Question

A body is projected vertically upward from 19.6 metre per second with its initial velocity what is its height from the ground

Answer 1

Answer:

19.6 m (approx)

Explanation:

initial velocity (u) = 19.6 m/s

final velocity (v) = 0 m/s [As the body stops at a certain height]

acceleration(a) = -g [Acceleration due to gravity]

[Acceleration is negative as the object slows down as it is going against the gravity]

Let the height be s

Therefore

Using 3rd equation of motion

$v^{2} = u^{2} + 2as\\0^{2} = 19.6^{2} + 2*(-g)*s\\0 = 384.16 + 2*(-9.8)*s \ ......... [g = 9.8 m/s^{2}]\\-384.16 = -19.6*s\\s = \frac{-384.16}{-19.6} = 19.6 m$

Therefore

Height = 19.6 m(approx)

Answer 2

Given that, a body is projected vertically upward from 19.6 metre per second with its initial velocity.

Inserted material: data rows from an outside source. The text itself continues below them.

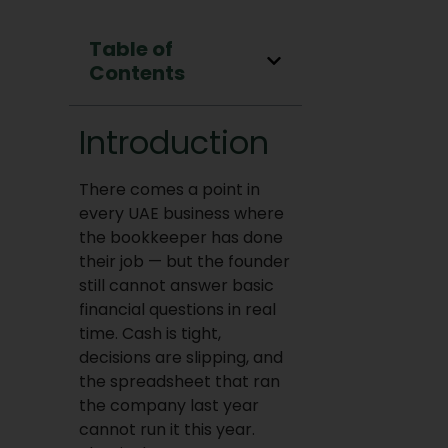
Table of
Contents
Introduction
There comes a point in
every UAE business where
the bookkeeper has done
their job — but the founder
still cannot answer basic
financial questions in real
time. Cash is tight,
decisions are slipping, and
the spreadsheet that ran
the company last year
cannot run it this year.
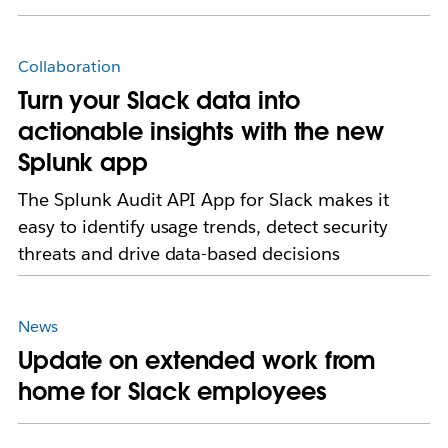
Collaboration
Turn your Slack data into
actionable insights with the new
Splunk app
The Splunk Audit API App for Slack makes it
easy to identify usage trends, detect security
threats and drive data-based decisions
News
Update on extended work from
home for Slack employees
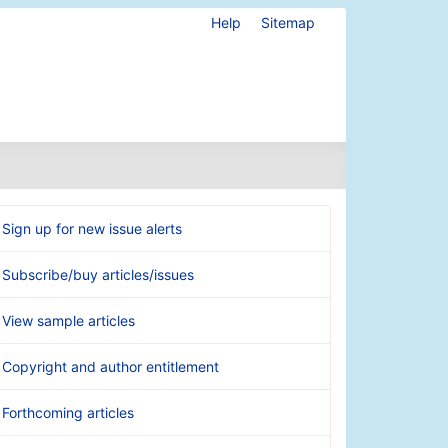
Help
Sitemap
Sign up for new issue alerts
Subscribe/buy articles/issues
View sample articles
Copyright and author entitlement
Forthcoming articles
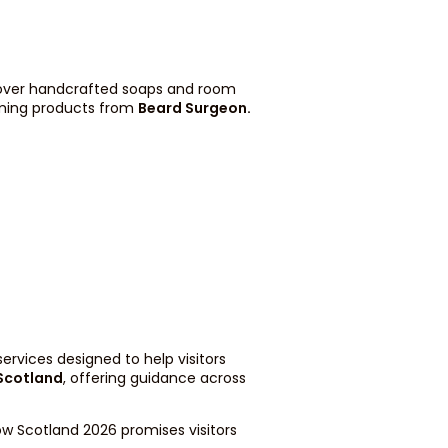
scover handcrafted soaps and room
ming products from
Beard Surgeon
.
ervices designed to help visitors
 Scotland
, offering guidance across
ow Scotland 2026 promises visitors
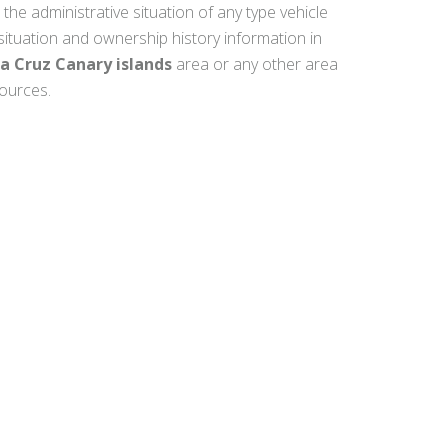
 the administrative situation of any type vehicle
 situation and ownership history information in
la Cruz Canary islands
area or any other area
sources.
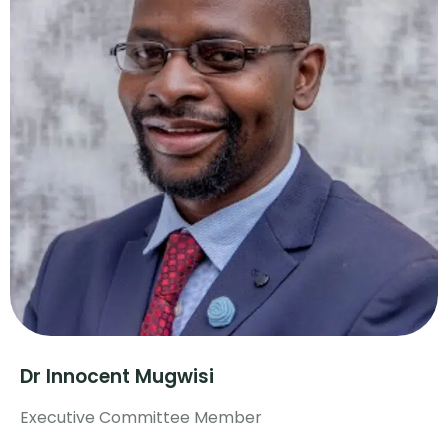
Dr Innocent Mugwisi
Executive Committee Member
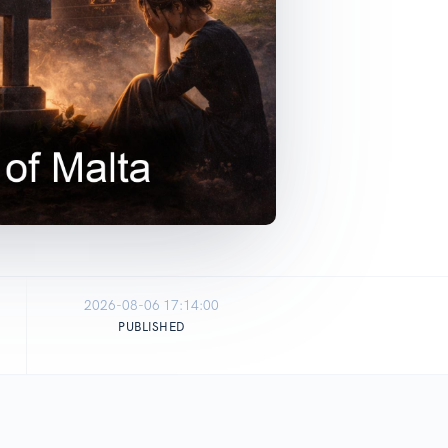
2026-08-06 17:14:00
PUBLISHED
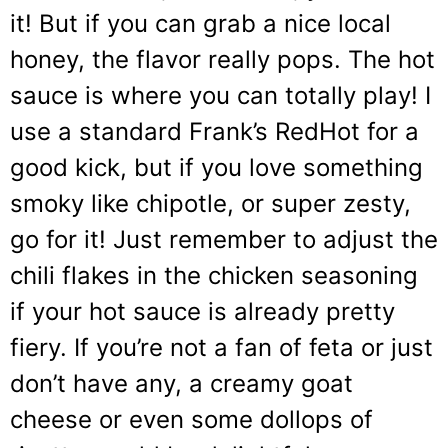
it! But if you can grab a nice local
honey, the flavor really pops. The hot
sauce is where you can totally play! I
use a standard Frank’s RedHot for a
good kick, but if you love something
smoky like chipotle, or super zesty,
go for it! Just remember to adjust the
chili flakes in the chicken seasoning
if your hot sauce is already pretty
fiery. If you’re not a fan of feta or just
don’t have any, a creamy goat
cheese or even some dollops of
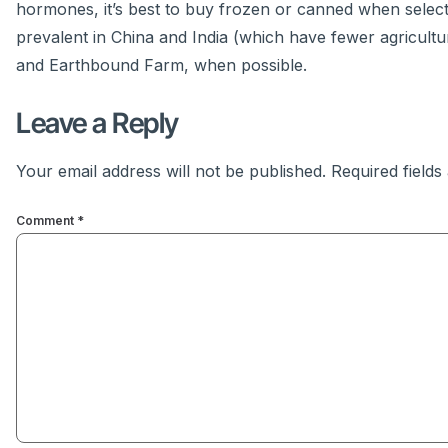
hormones, it’s best to buy frozen or canned when selec
prevalent in China and India (which have fewer agricultur
and Earthbound Farm, when possible.
Leave a Reply
Your email address will not be published.
Required field
Comment
*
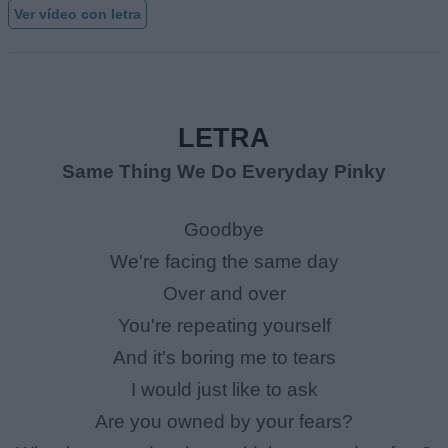
Ver vídeo con letra
LETRA
Same Thing We Do Everyday Pinky
Goodbye
We're facing the same day
Over and over
You're repeating yourself
And it's boring me to tears
I would just like to ask
Are you owned by your fears?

So, Initial velocity (u) of the body is 19.6 m/s

Final velocity (v) of the body is 0 m/s

Acceleration due to gravity (a) is -9.8 m/s²

We have to find the height (s) of the body from the ground.

Using the Third Equation of Motion

v² - u² = 2as

Substitute the known values

(0)² - (19.6)² = 2 × (-9.8) × s

0 - 384.16 = -19.6s

s= 384.16/19.6

s= 19.6

Therefore, the height of the body from the ground is 19.6 m.